第52回制癌剤適応研究会

ご挨拶

ご挨拶

  • 第52回制癌剤適応研究会 当番世話人
  • 神戸大学大学院医学系研究科 外科学講座食道胃腸外科学分野
  • 教授 掛地 吉弘

このたび、第52回制癌剤適応研究会の当番世話人を仰せつかり、平成31年(2019年)3月15日(金)に、兵庫県神戸市北区の有馬温泉・兵衛向陽閣にて開催する運びとなりました。半世紀を越えて続く歴史と伝統ある本会を、私どもでお世話させていただくことは、神戸大学食道胃腸外科にとりまして大変光栄なことと存じます。小寺会長をはじめ、これまで本研究会を支えてこられた諸先輩方に心から感謝申しあげます。

21世紀になり、制癌剤の治療効果が臨床に反映されて様々な癌の治療成績が向上しています。平成から次の新時代を迎えるに際して、今回のテーマは「制癌戦略の進化と革新」といたしました。

癌の集学的な治療の中で、制癌剤の役割は確固たるものになっています。従来のcytotoxicな制癌剤は、基礎・臨床研究の結果を基に、癌の病態に応じてタイミングや投与方法を工夫することで治療効果を上げてきました。癌のゲノム解析により遺伝子変異の実態が明らかになり、発癌の主要な幾つかの経路を標的とする分子標的薬の開発と臨床応用が進んでいます。
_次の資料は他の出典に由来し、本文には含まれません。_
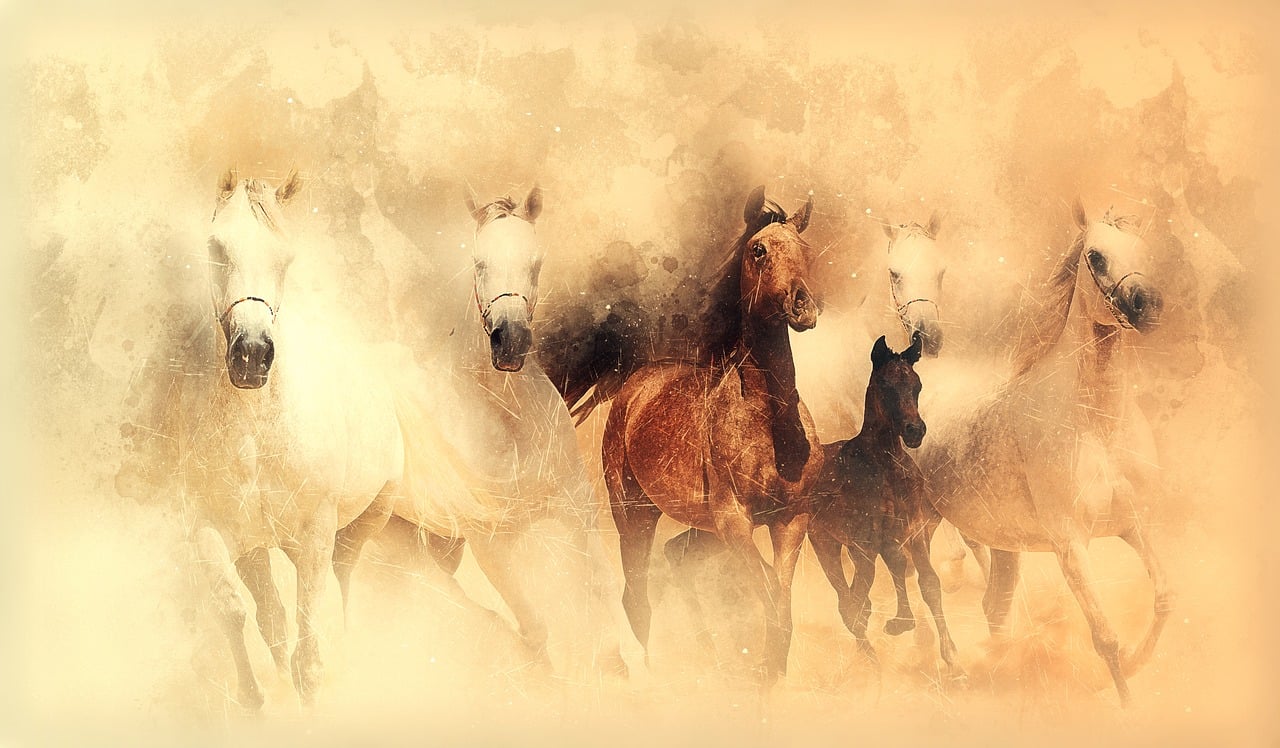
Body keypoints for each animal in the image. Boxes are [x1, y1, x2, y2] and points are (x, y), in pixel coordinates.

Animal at [185, 169, 403, 708]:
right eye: (216, 246)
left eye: (286, 259)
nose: (251, 354)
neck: (259, 438)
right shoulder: (218, 532)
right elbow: (242, 612)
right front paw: (255, 698)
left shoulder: (315, 534)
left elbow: (309, 646)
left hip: (359, 526)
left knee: (344, 588)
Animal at [602, 186, 822, 682]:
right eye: (759, 250)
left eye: (805, 248)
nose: (804, 307)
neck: (771, 427)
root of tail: (635, 386)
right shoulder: (734, 519)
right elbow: (768, 595)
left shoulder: (790, 520)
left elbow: (781, 607)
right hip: (634, 514)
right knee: (636, 595)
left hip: (701, 529)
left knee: (676, 559)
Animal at [806, 333, 963, 678]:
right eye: (885, 385)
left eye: (917, 385)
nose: (915, 431)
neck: (886, 468)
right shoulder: (868, 539)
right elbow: (859, 599)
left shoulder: (913, 530)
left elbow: (928, 583)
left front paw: (952, 658)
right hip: (826, 543)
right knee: (848, 602)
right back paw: (871, 660)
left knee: (869, 588)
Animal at [919, 200, 1171, 705]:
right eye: (1095, 255)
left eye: (1142, 247)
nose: (1148, 306)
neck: (1096, 423)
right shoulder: (1070, 546)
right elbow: (1105, 637)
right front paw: (1123, 700)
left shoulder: (1133, 524)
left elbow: (1163, 600)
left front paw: (1134, 668)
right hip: (916, 524)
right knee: (924, 587)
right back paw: (955, 666)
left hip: (999, 541)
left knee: (993, 604)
免疫チェックポイント阻害剤による癌細胞と周囲微小環境の制御は新たな治療法として期待を集めています。様々な治療薬が次々と現れ、投与する患者さんの適応を見極めるbiomarkerの検証が益々求められています。臓器横断的、領域横断的に活発な議論を交わす場として本会を活用して頂ければ幸いです。制癌戦略の進化してきた現状を自由な切り口で紹介して頂き、次世代につながる革新を発見する糸口が見つかることを期待します。

有馬温泉は神戸の山深くに位置し、関西の奥座敷とも呼ばれて古来より多くの人々を癒してきた名泉です。文字通り胸襟を開いて交流する場として楽しんで頂ければと思います。港町としての神戸は今年開港150周年を迎えました。全国から多くの方々にお越し頂き、最先端の知識を持ち寄って頂くことを望みます。

教室員一同、先生方にご満足いただけるよう精一杯努力する所存ですので、多くの先生方のご参加を心よりお待ちしております。